(Stored data)
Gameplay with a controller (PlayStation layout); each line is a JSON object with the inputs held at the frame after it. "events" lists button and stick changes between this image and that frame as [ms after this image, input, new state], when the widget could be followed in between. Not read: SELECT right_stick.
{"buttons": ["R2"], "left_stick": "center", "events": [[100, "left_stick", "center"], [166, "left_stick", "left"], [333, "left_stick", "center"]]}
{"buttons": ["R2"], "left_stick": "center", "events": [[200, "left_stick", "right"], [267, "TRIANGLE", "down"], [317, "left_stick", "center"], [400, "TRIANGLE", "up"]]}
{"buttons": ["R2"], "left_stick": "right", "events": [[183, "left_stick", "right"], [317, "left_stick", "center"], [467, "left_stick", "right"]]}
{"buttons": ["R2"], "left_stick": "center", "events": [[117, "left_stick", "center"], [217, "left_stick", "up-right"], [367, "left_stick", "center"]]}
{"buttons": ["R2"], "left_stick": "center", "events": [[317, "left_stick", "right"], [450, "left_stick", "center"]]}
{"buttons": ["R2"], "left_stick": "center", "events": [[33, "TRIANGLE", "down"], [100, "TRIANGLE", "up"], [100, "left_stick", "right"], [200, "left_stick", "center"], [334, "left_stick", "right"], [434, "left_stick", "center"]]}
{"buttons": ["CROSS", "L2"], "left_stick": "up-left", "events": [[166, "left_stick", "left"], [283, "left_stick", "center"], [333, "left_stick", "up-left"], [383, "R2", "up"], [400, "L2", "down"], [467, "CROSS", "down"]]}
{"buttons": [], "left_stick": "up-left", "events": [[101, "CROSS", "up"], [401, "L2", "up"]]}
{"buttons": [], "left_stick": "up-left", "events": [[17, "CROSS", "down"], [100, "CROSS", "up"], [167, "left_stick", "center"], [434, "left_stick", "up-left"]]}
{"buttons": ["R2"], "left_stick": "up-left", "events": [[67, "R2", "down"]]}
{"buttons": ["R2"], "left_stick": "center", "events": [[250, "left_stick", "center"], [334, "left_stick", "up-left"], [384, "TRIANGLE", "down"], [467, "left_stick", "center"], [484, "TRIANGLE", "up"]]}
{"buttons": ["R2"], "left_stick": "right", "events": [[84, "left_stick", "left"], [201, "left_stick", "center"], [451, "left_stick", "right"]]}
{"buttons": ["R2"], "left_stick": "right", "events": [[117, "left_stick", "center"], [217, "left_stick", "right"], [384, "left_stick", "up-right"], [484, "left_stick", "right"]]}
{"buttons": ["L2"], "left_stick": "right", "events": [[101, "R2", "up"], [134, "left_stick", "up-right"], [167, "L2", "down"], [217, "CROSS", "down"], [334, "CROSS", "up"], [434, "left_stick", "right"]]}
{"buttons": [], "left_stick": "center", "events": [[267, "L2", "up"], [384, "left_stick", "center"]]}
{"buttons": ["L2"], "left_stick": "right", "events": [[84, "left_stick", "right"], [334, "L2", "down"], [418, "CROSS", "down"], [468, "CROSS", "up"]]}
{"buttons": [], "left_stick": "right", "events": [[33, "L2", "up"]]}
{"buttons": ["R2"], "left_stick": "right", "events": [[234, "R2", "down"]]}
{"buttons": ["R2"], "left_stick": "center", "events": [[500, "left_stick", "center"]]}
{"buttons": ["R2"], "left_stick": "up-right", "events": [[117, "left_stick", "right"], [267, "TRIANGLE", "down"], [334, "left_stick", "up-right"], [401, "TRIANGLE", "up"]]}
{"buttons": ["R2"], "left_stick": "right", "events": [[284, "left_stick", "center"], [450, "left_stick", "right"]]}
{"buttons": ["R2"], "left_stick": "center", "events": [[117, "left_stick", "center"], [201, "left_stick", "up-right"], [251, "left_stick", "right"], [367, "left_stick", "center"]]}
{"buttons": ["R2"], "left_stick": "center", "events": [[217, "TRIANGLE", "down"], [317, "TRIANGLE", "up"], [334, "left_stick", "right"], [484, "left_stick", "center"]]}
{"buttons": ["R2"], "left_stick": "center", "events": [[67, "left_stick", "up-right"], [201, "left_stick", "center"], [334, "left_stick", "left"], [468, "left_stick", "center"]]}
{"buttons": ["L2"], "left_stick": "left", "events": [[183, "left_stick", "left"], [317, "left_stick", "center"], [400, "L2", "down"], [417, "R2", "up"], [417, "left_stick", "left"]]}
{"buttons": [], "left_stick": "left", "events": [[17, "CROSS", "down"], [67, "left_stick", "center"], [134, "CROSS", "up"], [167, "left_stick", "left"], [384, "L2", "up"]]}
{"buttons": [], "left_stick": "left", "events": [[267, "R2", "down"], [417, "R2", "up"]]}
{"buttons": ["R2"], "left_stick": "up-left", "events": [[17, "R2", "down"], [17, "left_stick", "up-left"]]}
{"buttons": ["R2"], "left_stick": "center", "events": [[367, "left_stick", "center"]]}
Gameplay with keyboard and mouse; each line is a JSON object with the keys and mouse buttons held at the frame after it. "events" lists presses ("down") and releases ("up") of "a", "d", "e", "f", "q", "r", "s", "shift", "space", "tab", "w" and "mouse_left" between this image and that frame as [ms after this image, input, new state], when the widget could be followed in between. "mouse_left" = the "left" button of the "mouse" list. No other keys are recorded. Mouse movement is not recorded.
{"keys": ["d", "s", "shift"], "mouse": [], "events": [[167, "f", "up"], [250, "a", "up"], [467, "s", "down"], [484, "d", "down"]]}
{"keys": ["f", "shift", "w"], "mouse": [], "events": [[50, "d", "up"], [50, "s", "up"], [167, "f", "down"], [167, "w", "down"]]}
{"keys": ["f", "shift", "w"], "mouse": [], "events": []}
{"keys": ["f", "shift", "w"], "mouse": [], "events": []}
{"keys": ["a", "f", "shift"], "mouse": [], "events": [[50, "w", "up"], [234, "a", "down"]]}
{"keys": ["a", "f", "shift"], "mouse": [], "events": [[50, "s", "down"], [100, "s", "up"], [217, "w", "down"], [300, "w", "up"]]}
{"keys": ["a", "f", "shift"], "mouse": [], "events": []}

Work to be completed -
The output should be a character-exact copy of all entries.

Your response -
Gameplay with a controller (PlayStation layout); each line is a JSON object with the inputs held at the frame after it. "events" lists button and stick changes between this image and that frame as [ms after this image, input, new state], when the widget could be followed in between. Not read: SELECT right_stick.
{"buttons": ["R2"], "left_stick": "center", "events": [[100, "left_stick", "center"], [166, "left_stick", "left"], [333, "left_stick", "center"]]}
{"buttons": ["R2"], "left_stick": "center", "events": [[200, "left_stick", "right"], [267, "TRIANGLE", "down"], [317, "left_stick", "center"], [400, "TRIANGLE", "up"]]}
{"buttons": ["R2"], "left_stick": "right", "events": [[183, "left_stick", "right"], [317, "left_stick", "center"], [467, "left_stick", "right"]]}
{"buttons": ["R2"], "left_stick": "center", "events": [[117, "left_stick", "center"], [217, "left_stick", "up-right"], [367, "left_stick", "center"]]}
{"buttons": ["R2"], "left_stick": "center", "events": [[317, "left_stick", "right"], [450, "left_stick", "center"]]}
{"buttons": ["R2"], "left_stick": "center", "events": [[33, "TRIANGLE", "down"], [100, "TRIANGLE", "up"], [100, "left_stick", "right"], [200, "left_stick", "center"], [334, "left_stick", "right"], [434, "left_stick", "center"]]}
{"buttons": ["CROSS", "L2"], "left_stick": "up-left", "events": [[166, "left_stick", "left"], [283, "left_stick", "center"], [333, "left_stick", "up-left"], [383, "R2", "up"], [400, "L2", "down"], [467, "CROSS", "down"]]}
{"buttons": [], "left_stick": "up-left", "events": [[101, "CROSS", "up"], [401, "L2", "up"]]}
{"buttons": [], "left_stick": "up-left", "events": [[17, "CROSS", "down"], [100, "CROSS", "up"], [167, "left_stick", "center"], [434, "left_stick", "up-left"]]}
{"buttons": ["R2"], "left_stick": "up-left", "events": [[67, "R2", "down"]]}
{"buttons": ["R2"], "left_stick": "center", "events": [[250, "left_stick", "center"], [334, "left_stick", "up-left"], [384, "TRIANGLE", "down"], [467, "left_stick", "center"], [484, "TRIANGLE", "up"]]}
{"buttons": ["R2"], "left_stick": "right", "events": [[84, "left_stick", "left"], [201, "left_stick", "center"], [451, "left_stick", "right"]]}
{"buttons": ["R2"], "left_stick": "right", "events": [[117, "left_stick", "center"], [217, "left_stick", "right"], [384, "left_stick", "up-right"], [484, "left_stick", "right"]]}
{"buttons": ["L2"], "left_stick": "right", "events": [[101, "R2", "up"], [134, "left_stick", "up-right"], [167, "L2", "down"], [217, "CROSS", "down"], [334, "CROSS", "up"], [434, "left_stick", "right"]]}
{"buttons": [], "left_stick": "center", "events": [[267, "L2", "up"], [384, "left_stick", "center"]]}
{"buttons": ["L2"], "left_stick": "right", "events": [[84, "left_stick", "right"], [334, "L2", "down"], [418, "CROSS", "down"], [468, "CROSS", "up"]]}
{"buttons": [], "left_stick": "right", "events": [[33, "L2", "up"]]}
{"buttons": ["R2"], "left_stick": "right", "events": [[234, "R2", "down"]]}
{"buttons": ["R2"], "left_stick": "center", "events": [[500, "left_stick", "center"]]}
{"buttons": ["R2"], "left_stick": "up-right", "events": [[117, "left_stick", "right"], [267, "TRIANGLE", "down"], [334, "left_stick", "up-right"], [401, "TRIANGLE", "up"]]}
{"buttons": ["R2"], "left_stick": "right", "events": [[284, "left_stick", "center"], [450, "left_stick", "right"]]}
{"buttons": ["R2"], "left_stick": "center", "events": [[117, "left_stick", "center"], [201, "left_stick", "up-right"], [251, "left_stick", "right"], [367, "left_stick", "center"]]}
{"buttons": ["R2"], "left_stick": "center", "events": [[217, "TRIANGLE", "down"], [317, "TRIANGLE", "up"], [334, "left_stick", "right"], [484, "left_stick", "center"]]}
{"buttons": ["R2"], "left_stick": "center", "events": [[67, "left_stick", "up-right"], [201, "left_stick", "center"], [334, "left_stick", "left"], [468, "left_stick", "center"]]}
{"buttons": ["L2"], "left_stick": "left", "events": [[183, "left_stick", "left"], [317, "left_stick", "center"], [400, "L2", "down"], [417, "R2", "up"], [417, "left_stick", "left"]]}
{"buttons": [], "left_stick": "left", "events": [[17, "CROSS", "down"], [67, "left_stick", "center"], [134, "CROSS", "up"], [167, "left_stick", "left"], [384, "L2", "up"]]}
{"buttons": [], "left_stick": "left", "events": [[267, "R2", "down"], [417, "R2", "up"]]}
{"buttons": ["R2"], "left_stick": "up-left", "events": [[17, "R2", "down"], [17, "left_stick", "up-left"]]}
{"buttons": ["R2"], "left_stick": "center", "events": [[367, "left_stick", "center"]]}
Gameplay with keyboard and mouse; each line is a JSON object with the keys and mouse buttons held at the frame after it. "events" lists presses ("down") and releases ("up") of "a", "d", "e", "f", "q", "r", "s", "shift", "space", "tab", "w" and "mouse_left" between this image and that frame as [ms after this image, input, new state], when the widget could be followed in between. "mouse_left" = the "left" button of the "mouse" list. No other keys are recorded. Mouse movement is not recorded.
{"keys": ["d", "s", "shift"], "mouse": [], "events": [[167, "f", "up"], [250, "a", "up"], [467, "s", "down"], [484, "d", "down"]]}
{"keys": ["f", "shift", "w"], "mouse": [], "events": [[50, "d", "up"], [50, "s", "up"], [167, "f", "down"], [167, "w", "down"]]}
{"keys": ["f", "shift", "w"], "mouse": [], "events": []}
{"keys": ["f", "shift", "w"], "mouse": [], "events": []}
{"keys": ["a", "f", "shift"], "mouse": [], "events": [[50, "w", "up"], [234, "a", "down"]]}
{"keys": ["a", "f", "shift"], "mouse": [], "events": [[50, "s", "down"], [100, "s", "up"], [217, "w", "down"], [300, "w", "up"]]}
{"keys": ["a", "f", "shift"], "mouse": [], "events": []}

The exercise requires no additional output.